[Excerpted passage]
MongoDB data structure with large number internal documents


I am relatively new to MongoDB, and so far am really impressed. I am struggling with the best way to setup my document stores though. I am trying to do some summary analytics using twitter data and I am not sure whether to put the tweets into the user document, or to keep those as a separate collection. It seems like putting the tweets inside the user model would quickly hit the limit with regards to size. If that is the case then what is a good way to be able to run MapReduce across a group of user's tweets?

I hope I am not being too vague but I don't want to get too specific and too far down the wrong path as far as setting up my domain model.

As I am sure you are all bored of hearing, I am used to RDB land where I would lay out my schema like

| USER |
--------
|ID
|Name
|Etc.

|TWEET__|
---------
|ID
|UserID
|Etc

It seems like the logical schema in Mongo would be

User
|-Tweet (0..3000)
  |-Entities
    |-Hashtags (0..10+)

[Entries from a dataset]
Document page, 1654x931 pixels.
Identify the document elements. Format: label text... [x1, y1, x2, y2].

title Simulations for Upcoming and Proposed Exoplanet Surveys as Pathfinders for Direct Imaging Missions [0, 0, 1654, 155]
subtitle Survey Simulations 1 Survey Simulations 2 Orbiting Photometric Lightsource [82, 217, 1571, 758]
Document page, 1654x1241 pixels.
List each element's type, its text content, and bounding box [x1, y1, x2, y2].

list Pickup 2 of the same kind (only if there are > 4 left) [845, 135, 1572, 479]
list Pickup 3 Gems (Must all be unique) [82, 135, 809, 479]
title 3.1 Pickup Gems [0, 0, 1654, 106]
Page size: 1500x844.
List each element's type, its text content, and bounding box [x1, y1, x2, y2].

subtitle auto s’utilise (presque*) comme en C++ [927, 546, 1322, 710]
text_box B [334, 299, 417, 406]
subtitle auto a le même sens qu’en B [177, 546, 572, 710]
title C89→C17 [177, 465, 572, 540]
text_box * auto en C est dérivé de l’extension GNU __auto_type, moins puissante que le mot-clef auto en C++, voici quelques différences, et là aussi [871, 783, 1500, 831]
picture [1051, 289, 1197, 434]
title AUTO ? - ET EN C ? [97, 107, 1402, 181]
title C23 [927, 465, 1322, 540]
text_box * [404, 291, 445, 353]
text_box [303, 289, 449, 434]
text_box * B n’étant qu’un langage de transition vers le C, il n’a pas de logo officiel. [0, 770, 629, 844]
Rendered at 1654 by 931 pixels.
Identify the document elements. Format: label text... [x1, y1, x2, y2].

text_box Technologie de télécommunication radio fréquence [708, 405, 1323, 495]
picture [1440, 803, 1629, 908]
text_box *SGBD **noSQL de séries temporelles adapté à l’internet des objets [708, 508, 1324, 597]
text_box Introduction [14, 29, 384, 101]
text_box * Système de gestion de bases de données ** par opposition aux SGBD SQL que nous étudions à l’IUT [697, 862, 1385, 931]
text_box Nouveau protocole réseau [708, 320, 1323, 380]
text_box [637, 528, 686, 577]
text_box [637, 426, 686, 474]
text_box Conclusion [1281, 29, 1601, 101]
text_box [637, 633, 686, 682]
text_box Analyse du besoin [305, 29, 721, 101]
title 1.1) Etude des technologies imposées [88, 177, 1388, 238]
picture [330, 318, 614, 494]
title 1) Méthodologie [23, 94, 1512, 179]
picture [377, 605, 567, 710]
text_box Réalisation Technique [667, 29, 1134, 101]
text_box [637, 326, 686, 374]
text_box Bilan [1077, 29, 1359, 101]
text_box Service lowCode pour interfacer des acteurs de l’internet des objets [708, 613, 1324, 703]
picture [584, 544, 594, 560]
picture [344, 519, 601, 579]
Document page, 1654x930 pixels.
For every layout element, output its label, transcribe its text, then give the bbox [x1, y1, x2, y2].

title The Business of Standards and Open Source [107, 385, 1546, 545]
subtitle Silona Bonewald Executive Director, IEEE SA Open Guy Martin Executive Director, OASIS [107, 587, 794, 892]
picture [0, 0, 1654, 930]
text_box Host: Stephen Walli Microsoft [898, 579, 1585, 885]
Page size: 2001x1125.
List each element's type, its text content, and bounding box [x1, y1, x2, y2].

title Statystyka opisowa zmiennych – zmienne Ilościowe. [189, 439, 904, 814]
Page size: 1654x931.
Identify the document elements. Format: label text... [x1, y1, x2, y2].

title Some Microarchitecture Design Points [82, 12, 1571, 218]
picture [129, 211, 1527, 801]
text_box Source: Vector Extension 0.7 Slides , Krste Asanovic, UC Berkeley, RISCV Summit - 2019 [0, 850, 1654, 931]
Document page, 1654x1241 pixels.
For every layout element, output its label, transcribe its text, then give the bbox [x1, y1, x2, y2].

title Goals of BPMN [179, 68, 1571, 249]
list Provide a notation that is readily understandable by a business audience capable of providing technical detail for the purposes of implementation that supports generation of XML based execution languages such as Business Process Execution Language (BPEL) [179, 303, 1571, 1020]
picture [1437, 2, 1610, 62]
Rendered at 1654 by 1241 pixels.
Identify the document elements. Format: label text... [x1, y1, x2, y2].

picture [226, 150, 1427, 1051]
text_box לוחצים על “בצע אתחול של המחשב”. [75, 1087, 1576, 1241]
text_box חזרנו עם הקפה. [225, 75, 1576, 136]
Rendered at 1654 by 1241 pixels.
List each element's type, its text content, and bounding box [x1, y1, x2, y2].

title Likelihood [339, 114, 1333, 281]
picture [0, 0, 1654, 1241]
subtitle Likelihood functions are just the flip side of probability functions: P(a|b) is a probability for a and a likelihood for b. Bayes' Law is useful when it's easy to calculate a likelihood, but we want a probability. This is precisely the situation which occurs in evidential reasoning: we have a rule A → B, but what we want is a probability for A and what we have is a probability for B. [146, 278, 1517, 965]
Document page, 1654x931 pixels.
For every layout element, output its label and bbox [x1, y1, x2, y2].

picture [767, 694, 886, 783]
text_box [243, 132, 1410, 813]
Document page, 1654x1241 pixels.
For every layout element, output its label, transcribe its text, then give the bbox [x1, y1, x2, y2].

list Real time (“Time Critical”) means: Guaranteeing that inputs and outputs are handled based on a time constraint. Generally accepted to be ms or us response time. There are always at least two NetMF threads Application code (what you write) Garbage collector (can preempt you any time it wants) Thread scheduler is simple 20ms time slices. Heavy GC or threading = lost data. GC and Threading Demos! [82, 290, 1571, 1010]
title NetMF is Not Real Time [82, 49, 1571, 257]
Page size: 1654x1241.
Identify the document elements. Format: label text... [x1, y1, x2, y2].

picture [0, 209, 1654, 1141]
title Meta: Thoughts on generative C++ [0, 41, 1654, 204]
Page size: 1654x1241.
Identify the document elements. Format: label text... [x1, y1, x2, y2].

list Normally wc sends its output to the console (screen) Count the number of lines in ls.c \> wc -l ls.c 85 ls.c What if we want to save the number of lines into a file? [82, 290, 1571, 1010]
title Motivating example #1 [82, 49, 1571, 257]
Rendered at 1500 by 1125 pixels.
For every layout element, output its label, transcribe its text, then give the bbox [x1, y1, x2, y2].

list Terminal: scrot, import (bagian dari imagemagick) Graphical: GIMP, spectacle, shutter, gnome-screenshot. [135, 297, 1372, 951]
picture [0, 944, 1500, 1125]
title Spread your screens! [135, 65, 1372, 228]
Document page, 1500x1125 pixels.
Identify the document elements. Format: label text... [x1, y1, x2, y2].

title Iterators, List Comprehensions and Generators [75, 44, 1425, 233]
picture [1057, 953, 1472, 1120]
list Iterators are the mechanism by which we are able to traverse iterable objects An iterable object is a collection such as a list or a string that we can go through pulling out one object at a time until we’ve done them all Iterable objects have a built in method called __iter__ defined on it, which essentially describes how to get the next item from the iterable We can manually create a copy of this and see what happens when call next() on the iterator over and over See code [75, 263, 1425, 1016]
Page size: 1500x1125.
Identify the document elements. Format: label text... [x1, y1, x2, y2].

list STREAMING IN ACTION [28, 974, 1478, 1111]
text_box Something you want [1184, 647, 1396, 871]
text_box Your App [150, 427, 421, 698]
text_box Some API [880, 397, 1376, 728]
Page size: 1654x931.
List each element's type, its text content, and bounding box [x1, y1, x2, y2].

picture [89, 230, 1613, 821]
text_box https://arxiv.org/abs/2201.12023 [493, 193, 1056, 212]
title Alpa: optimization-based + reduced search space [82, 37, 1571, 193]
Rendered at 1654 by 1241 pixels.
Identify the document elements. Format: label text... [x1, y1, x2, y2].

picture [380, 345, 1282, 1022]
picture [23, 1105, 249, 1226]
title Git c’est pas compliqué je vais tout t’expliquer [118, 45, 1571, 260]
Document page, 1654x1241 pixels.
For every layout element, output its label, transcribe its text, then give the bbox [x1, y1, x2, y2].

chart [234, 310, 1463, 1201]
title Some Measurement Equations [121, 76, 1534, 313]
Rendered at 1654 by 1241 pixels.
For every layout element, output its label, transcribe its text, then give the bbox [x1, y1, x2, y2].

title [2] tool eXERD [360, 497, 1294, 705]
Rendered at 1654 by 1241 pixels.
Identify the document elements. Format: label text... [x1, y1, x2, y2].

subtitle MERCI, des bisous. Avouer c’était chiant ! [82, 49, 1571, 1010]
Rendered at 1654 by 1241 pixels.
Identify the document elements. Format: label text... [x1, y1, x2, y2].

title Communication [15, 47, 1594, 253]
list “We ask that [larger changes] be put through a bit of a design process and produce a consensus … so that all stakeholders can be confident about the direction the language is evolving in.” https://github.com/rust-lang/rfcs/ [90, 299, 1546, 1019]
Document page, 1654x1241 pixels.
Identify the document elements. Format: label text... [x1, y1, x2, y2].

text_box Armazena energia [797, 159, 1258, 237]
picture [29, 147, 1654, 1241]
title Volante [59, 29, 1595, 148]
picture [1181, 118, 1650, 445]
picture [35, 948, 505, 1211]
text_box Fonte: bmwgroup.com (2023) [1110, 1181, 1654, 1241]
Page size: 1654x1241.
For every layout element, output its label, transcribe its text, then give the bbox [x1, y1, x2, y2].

[Objectives]
- A) According to the MongoDB question, what kind of data is the writer using for summary analytics?
- B) From the MongoDB question, extract the passage that begins at the words "I am relatively" and stops after the words "my domain model.".
- C) List every level named in the logical Mongo schema that the MongoDB question sketches.

[Replies]
- A) Twitter data.

- B)
I am relatively new to MongoDB, and so far am really impressed. I am struggling with the best way to setup my document stores though. I am trying to do some summary analytics using twitter data and I am not sure whether to put the tweets into the user document, or to keep those as a separate collection. It seems like putting the tweets inside the user model would quickly hit the limit with regards to size. If that is the case then what is a good way to be able to run MapReduce across a group of user's tweets?

I hope I am not being too vague but I don't want to get too specific and too far down the wrong path as far as setting up my domain model.

- C) User, Tweet, Entities, Hashtags